Hamilton required the government to reconsider denials of stimulus check applications that were incarcerated within 30 days. Hamilton ordered...
“within 45 days, defendants [IRS and Treasury] shall file a declaration confirming these steps have been implemented, including data regarding the number and amount of benefits that have been disbursed.”
At least 80,000 incarcerated individuals were eligible for economic impact payments of over $100 million. These individuals should, receive a financial infusion and other incarcerated individuals who may not have filed a claim are also eligible now.
“The country is suffering during this pandemic and economic crisis, and incarcerated people and the families they rely on for support are no exception,” said Yaman Salahi, a Partner at Lieff, Cabraser, Heimann & Bernstein, who is representing the Plaintiffs and Class. “Judge Hamilton’s order ensures that incarcerated people will receive the sorely needed economic assistance that Congress allocated.”

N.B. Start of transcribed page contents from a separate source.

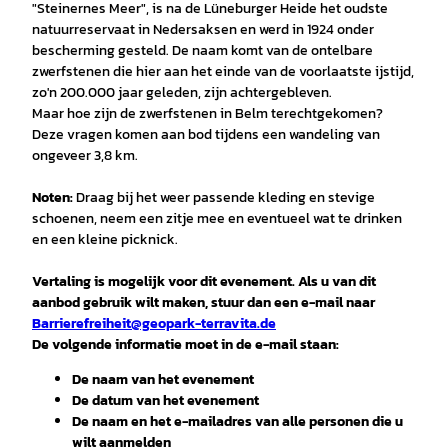
"Steinernes Meer", is na de Lüneburger Heide het oudste
natuurreservaat in Nedersaksen en werd in 1924 onder
bescherming gesteld. De naam komt van de ontelbare
zwerfstenen die hier aan het einde van de voorlaatste ijstijd,
zo'n 200.000 jaar geleden, zijn achtergebleven.
Maar hoe zijn de zwerfstenen in Belm terechtgekomen?
Deze vragen komen aan bod tijdens een wandeling van
ongeveer 3,8 km.
Noten:
Draag bij het weer passende kleding en stevige
schoenen, neem een zitje mee en eventueel wat te drinken
en een kleine picknick.
Vertaling is mogelijk voor dit evenement. Als u van dit
aanbod gebruik wilt maken, stuur dan een e-mail naar
Barrierefreiheit@geopark-terravita.de
De volgende informatie moet in de e-mail staan:
De naam van het evenement
De datum van het evenement
De naam en het e-mailadres van alle personen die u
wilt aanmelden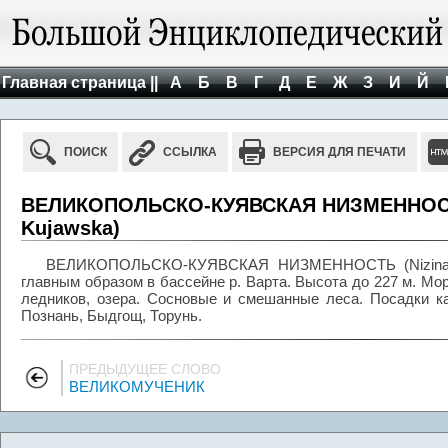
Главная страница ||
А
Б
В
Г
Д
Е
Ж
З
И
Й
ПОИСК
ССЫЛКА
ВЕРСИЯ ДЛЯ ПЕЧАТИ
ВЕЛИКОПОЛЬСКО-КУЯВСКАЯ НИЗМЕННОСТЬ 
Kujawska)
ВЕЛИКОПОЛЬСКО-КУЯВСКАЯ НИЗМЕННОСТЬ (Nizina Wie
главным образом в бассейне р. Варта. Высота до 227 м. М
ледников, озера. Сосновые и смешанные леса. Посадки к
Познань, Быдгощ, Торунь.
ПРЕДЫДУЩЕЕ СЛОВО
ВЕЛИКОМУЧЕНИК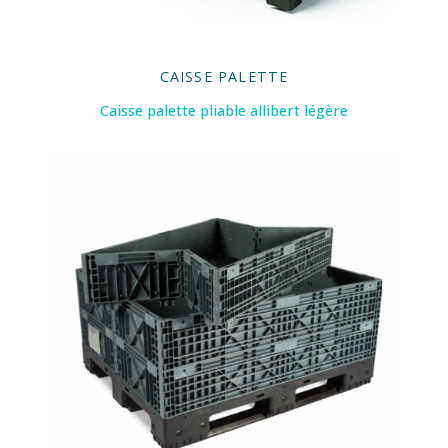
CAISSE PALETTE
Caisse palette pliable allibert légère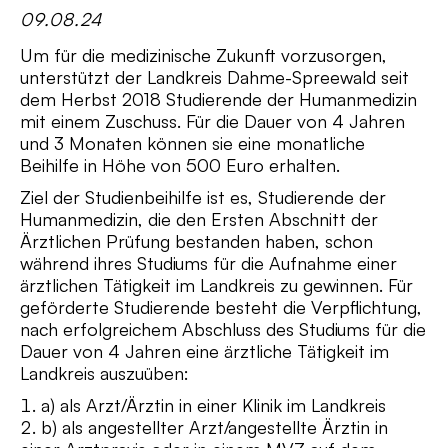
09.08.24
Um für die medizinische Zukunft vorzusorgen,
unterstützt der Landkreis Dahme-Spreewald seit
dem Herbst 2018 Studierende der Humanmedizin
mit einem Zuschuss. Für die Dauer von 4 Jahren
und 3 Monaten können sie eine monatliche
Beihilfe in Höhe von 500 Euro erhalten.
Ziel der Studienbeihilfe ist es, Studierende der
Humanmedizin, die den Ersten Abschnitt der
Ärztlichen Prüfung bestanden haben, schon
während ihres Studiums für die Aufnahme einer
ärztlichen Tätigkeit im Landkreis zu gewinnen. Für
geförderte Studierende besteht die Verpflichtung,
nach erfolgreichem Abschluss des Studiums für die
Dauer von 4 Jahren eine ärztliche Tätigkeit im
Landkreis auszuüben:
a) als Arzt/Ärztin in einer Klinik im Landkreis
b) als angestellter Arzt/angestellte Ärztin in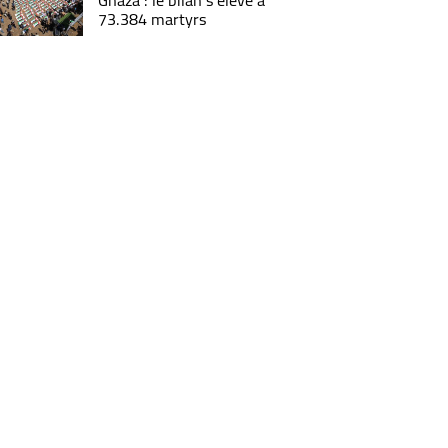
Ghaza : le bilan s'élève à
73.384 martyrs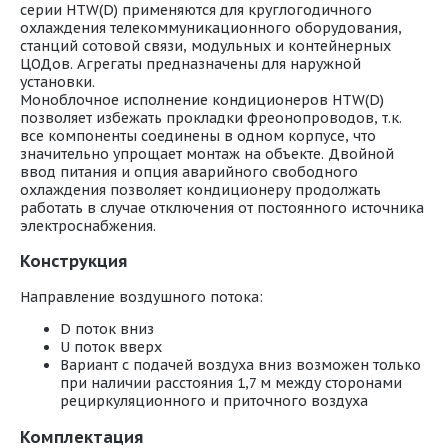
серии HTW(D) применяются для круглогодичного
охлаждения телекоммуникационного оборудования,
станций сотовой связи, модульных и контейнерных
ЦОДов. Агрегаты предназначены для наружной
установки.
Моноблочное исполнение кондиционеров HTW(D)
позволяет избежать прокладки фреонопроводов, т.к.
все компоненты соединены в одном корпусе, что
значительно упрощает монтаж на объекте. Двойной
ввод питания и опция аварийного свободного
охлаждения позволяет кондиционеру продолжать
работать в случае отключения от постоянного источника
электроснабжения.
Конструкция
Направление воздушного потока:
D поток вниз
U поток вверх
Вариант с подачей воздуха вниз возможен только
при наличии расстояния 1,7 м между сторонами
рециркуляционного и приточного воздуха
Комплектация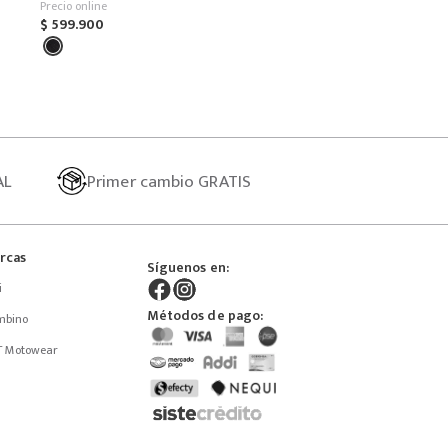
Precio online
$
599
.
900
AL
Primer
cambio GRATIS
rcas
Síguenos en:
i
Métodos de pago:
mbino
T Motowear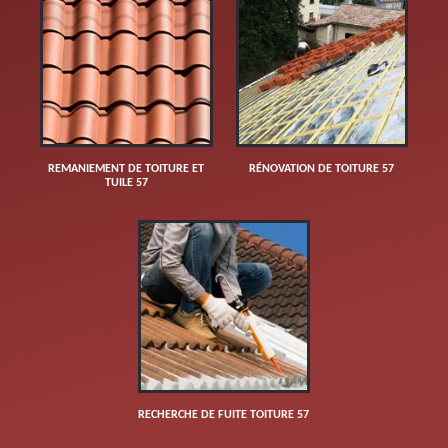
REMANIEMENT DE TOITURE ET
RÉNOVATION DE TOITURE 57
TUILE 57
RECHERCHE DE FUITE TOITURE 57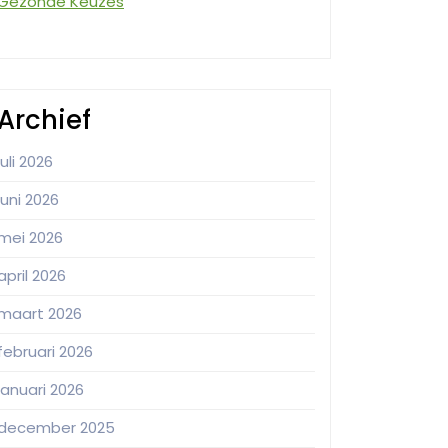
Gezonde Keuzes
Archief
juli 2026
juni 2026
mei 2026
april 2026
maart 2026
februari 2026
januari 2026
december 2025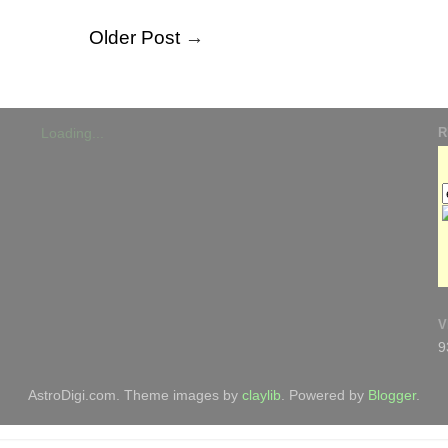
Older Post
→
R
Loading...
V
9
AstroDigi.com. Theme images by
claylib
. Powered by
Blogger
.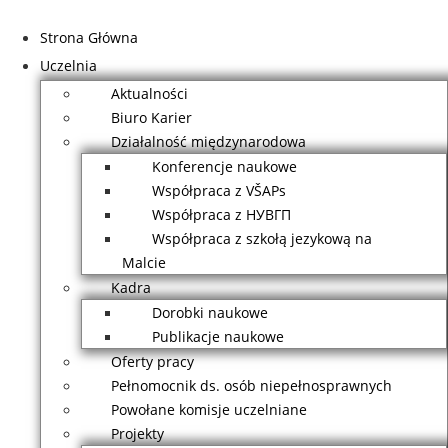
Przejdź
do
Strona Główna
treści
Uczelnia
Aktualności
Biuro Karier
Działalność międzynarodowa
Konferencje naukowe
Współpraca z VŠAPs
Współpraca z НУВГП
Współpraca z szkołą jezykową na
Malcie
Kadra
Dorobki naukowe
Publikacje naukowe
Oferty pracy
Pełnomocnik ds. osób niepełnosprawnych
Powołane komisje uczelniane
Projekty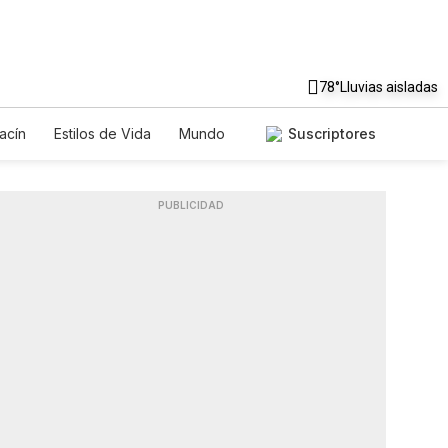
78°
Lluvias aisladas
acín
Estilos de Vida
Mundo
Suscriptores
egos
Lotería
Vídeos
Fotos
PUBLICIDAD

The lawsuit in front of Judge Hamilton challenged the IRS and Treasury Department’s refusal to issue stimulus payments to incarcerated individuals. The judge’s orders should bring relief to at least 80,000 incarcerated individuals.
The population eligible for relief may be much higher as the lawsuit alleged that over 1.4 million individuals had been affected by the IRS rule denying payments to incarcerated individuals.
“The Treasury Department’s theft of the CARES Act supplements that Congress intended get to people in need right away is not only illegal, but cruel to the people and families most harmed by COVID-19 and over-incarceration — Black, Latinx and Native people and people with lower incomes,” said Mona Tawatao of the Equal Justice Society, an attorney for the plaintiffs. “The court’s order will bring them critical relief and some measure of justice.”